#### 課題の内容
下に示すkintoneプラグインについてのテキストを3文で要約せよ。

#### 表示テキスト
アプリ、プラグイン、HTTPメソッド、APIのURLが一致しているため、先ほどヘッダーに登録したトークンの情報が読み込まれ、実行に成功しています。
desktop.js
のコードの内容はブラウザーからも確認できます。
しかし、コードを見ていただければ分かるように、トークンなどの重要な情報はdesktop.js
には一切記載しておらず、アプリの管理者のみが閲覧できるプラグイン設定画面でトークンを設定します。
もしこれと同様の処理をkintoneカスタマイズで行う場合、kintone.proxy()
を用いて行えるのですが、次のようにリクエストヘッダーにトークンの情報を載せる必要があるため、ブラウザー上から情報が確認できてしまいます。
これでは情報を隠しつつ安全に運用できているとはいえません。
まとめ
このように、kintoneプラグインとkintoneプラグインJavaScript APIを用いれば、重要な情報を隠しつつさまざまな外部サービスと連携できます。
今回の検証ではSlackを用いましたが、その他Google各種サービスなどさまざまな外部サービスとも連携可能なので、ぜひいろいろなサービスを連携してみてください!
このTipsは、2025年8月版kintoneで動作を確認しています。

#### 記録された情報
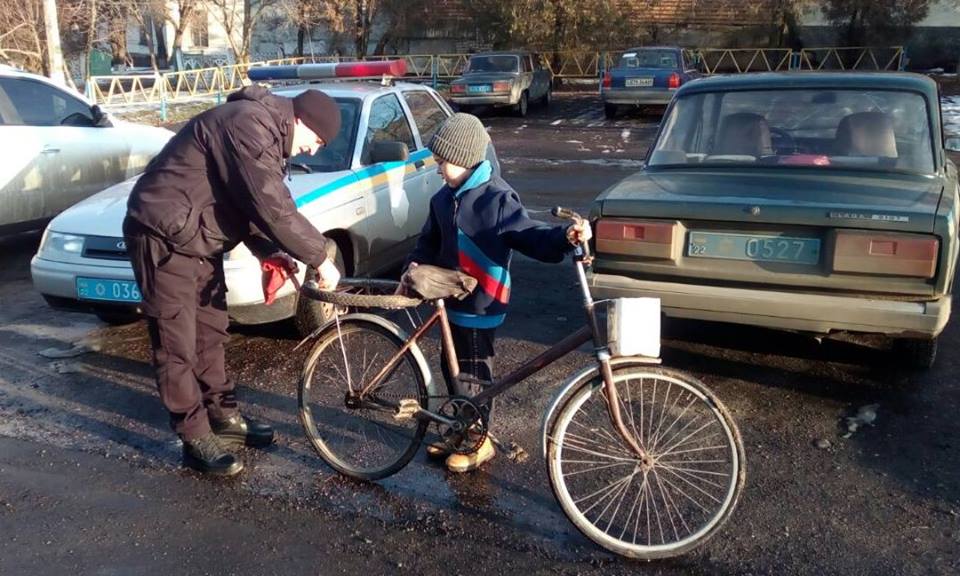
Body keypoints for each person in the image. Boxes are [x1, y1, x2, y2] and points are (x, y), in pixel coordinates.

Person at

#### 課題への回答
kintoneプラグインでは、トークンなどの重要な情報をdesktop.jsに記載せず、アプリの管理者のみが閲覧できるプラグイン設定画面で設定する。同様の処理をkintoneカスタマイズでkintone.proxy()を用いて行う場合は、リクエストヘッダーにトークンの情報を載せる必要があるため、ブラウザー上から情報が確認できてしまう。kintoneプラグインとkintoneプラグインJavaScript APIを用いれば、重要な情報を隠しつつ、SlackやGoogle各種サービスなどさまざまな外部サービスと連携できる。